The proposal would also mean Turkey, until now reluctant to take a frontline role against Islamic State, could allow foreign forces to use its territory for cross-border incursions.
The Islamic State advance to within sight of the Turkish army on the border has piled pressure on the NATO member to play a greater role in the US-led military coalition carrying out air strikes against the insurgents in Syria and Iraq.
The militants are encroaching on the tomb of Suleyman Shah, grandfather of the Ottoman Empire’s founder, which lies in northern Syria but which Ankara considers sovereign territory and has made clear it will defend.
A column of black smoke rose from the southeastern side of Kobani, a predominantly Kurdish border town under siege by Islamic State for more than two weeks, as jets roared overhead, a Reuters correspondent on the Turkish side said.
“(They) hit a village that is four to five kilometers (two to three miles) southeast of Kobani and we heard they destroyed one (Islamic State) tank,” Parwer Mohammed Ali, a translator with the Kurdish PYD group, told Reuters by telephone from Kobani, known as Ain al-Arab in Arabic.
The United States has been carrying out strikes in Iraq against the militant group since July and in Syria since last week with the help of Arab allies.
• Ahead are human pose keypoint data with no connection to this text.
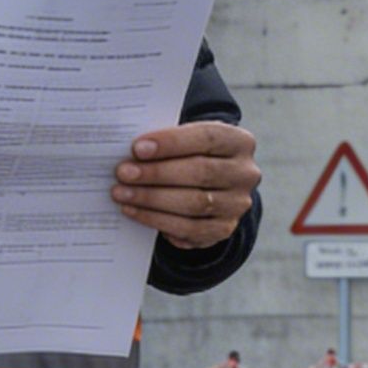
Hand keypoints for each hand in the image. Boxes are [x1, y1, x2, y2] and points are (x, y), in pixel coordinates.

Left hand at [113, 122, 259, 248]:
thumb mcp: (187, 140)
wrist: (210, 185)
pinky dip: (157, 220)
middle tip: (123, 173)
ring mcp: (237, 204)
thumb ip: (167, 142)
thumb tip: (132, 154)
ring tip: (122, 193)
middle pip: (201, 172)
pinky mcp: (224, 228)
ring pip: (194, 203)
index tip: (137, 148)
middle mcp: (245, 173)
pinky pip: (189, 228)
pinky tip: (134, 211)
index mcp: (239, 142)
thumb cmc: (190, 155)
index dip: (171, 143)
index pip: (207, 138)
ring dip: (152, 199)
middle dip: (157, 173)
Britain and France have also struck Islamic State targets in Iraq.
Using mostly nighttime strikes, it aims to damage and destroy the bases and forces of the al Qaeda offshoot which has captured large areas of both countries. Turkey, which hosts a US air base at its southern town of Incirlik, has so far not been militarily involved.
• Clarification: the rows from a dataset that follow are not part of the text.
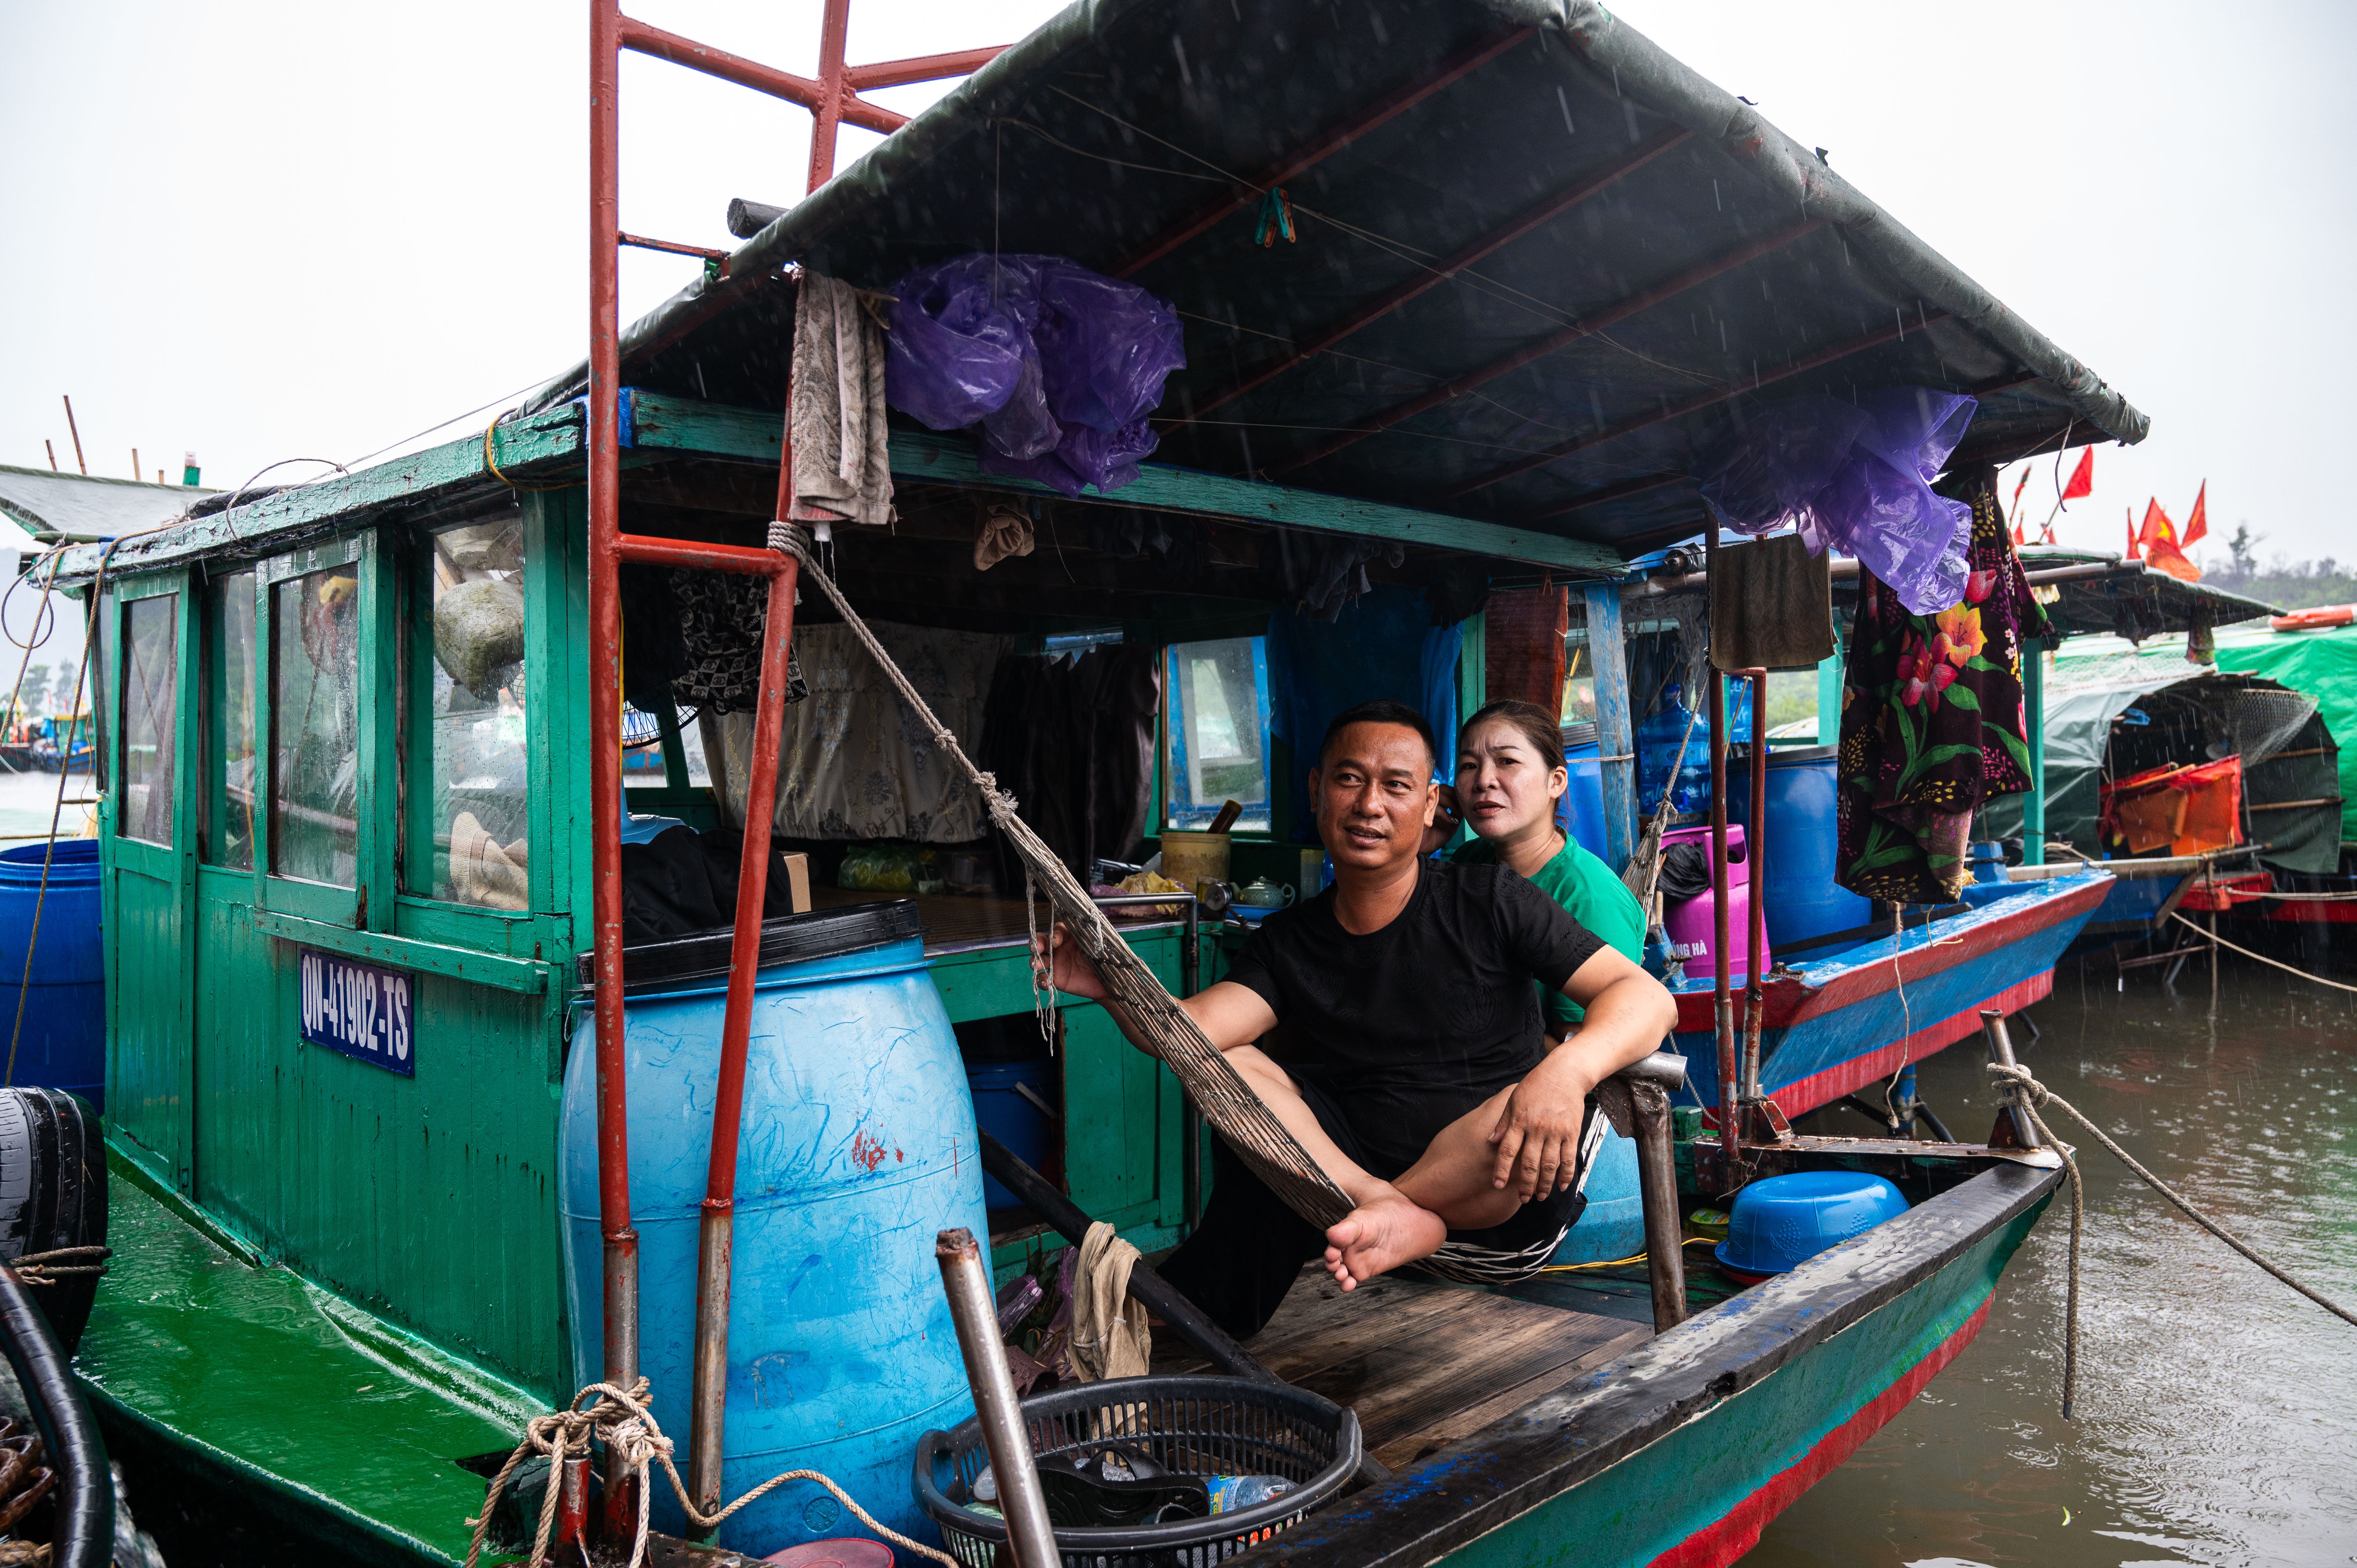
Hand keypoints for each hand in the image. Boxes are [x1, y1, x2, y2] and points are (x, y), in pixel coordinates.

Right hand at [1031, 922, 1110, 1000]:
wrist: (1107, 983)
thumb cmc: (1104, 961)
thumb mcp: (1100, 946)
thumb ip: (1092, 937)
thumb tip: (1089, 926)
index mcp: (1070, 937)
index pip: (1057, 930)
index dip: (1054, 934)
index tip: (1056, 941)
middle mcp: (1060, 948)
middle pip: (1042, 941)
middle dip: (1036, 943)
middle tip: (1037, 949)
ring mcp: (1055, 963)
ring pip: (1038, 959)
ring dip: (1034, 961)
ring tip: (1037, 965)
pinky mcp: (1055, 979)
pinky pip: (1042, 978)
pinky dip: (1040, 980)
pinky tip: (1045, 982)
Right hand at [1419, 784, 1462, 857]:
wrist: (1425, 849)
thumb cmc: (1436, 836)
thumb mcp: (1452, 823)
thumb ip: (1457, 812)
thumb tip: (1465, 804)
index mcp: (1436, 802)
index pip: (1446, 789)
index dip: (1456, 795)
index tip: (1463, 807)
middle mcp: (1429, 801)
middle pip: (1443, 788)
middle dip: (1454, 797)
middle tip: (1460, 811)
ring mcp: (1423, 805)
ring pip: (1439, 794)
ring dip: (1451, 804)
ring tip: (1456, 816)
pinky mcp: (1420, 813)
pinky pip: (1435, 807)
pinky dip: (1445, 813)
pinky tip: (1451, 822)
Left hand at [1487, 1053, 1594, 1200]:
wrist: (1564, 1074)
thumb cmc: (1535, 1086)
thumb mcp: (1513, 1100)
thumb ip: (1503, 1123)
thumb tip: (1491, 1141)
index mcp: (1519, 1121)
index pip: (1507, 1150)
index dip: (1501, 1170)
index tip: (1497, 1185)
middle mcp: (1537, 1129)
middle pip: (1529, 1163)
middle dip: (1525, 1184)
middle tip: (1522, 1199)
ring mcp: (1556, 1132)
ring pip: (1550, 1165)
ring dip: (1545, 1184)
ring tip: (1540, 1196)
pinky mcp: (1572, 1133)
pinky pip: (1569, 1158)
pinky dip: (1566, 1175)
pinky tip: (1561, 1186)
Britain said on Wednesday that it had conducted air strikes overnight on Islamic State fighters west of Baghdad, attacking an armed pick-up truck and a transport.
The insurgents have taken control of 325 of 354 villages around Kobani, according to the Syrian Observatory for Human Rights, which monitors the war. Kurds who have fled to Turkey have described beheadings and the killing of children as the insurgents went from village to village.
“They’re killing us on the Turkish border, that makes us very angry. There’s no humanity from Turkey, no humanity from Europe or anywhere else in the world,” said Maslum Bergadan, who fled to Turkey and said two of his brothers had been captured by Islamic State fighters.
Turkey shares a 1,200 km (750-mile) border with Iraq and Syria and is already struggling with 1.5 million refugees from the Syrian war alone. It deployed tanks and armoured vehicles in the hills overlooking Kobani this week as fighting intensified.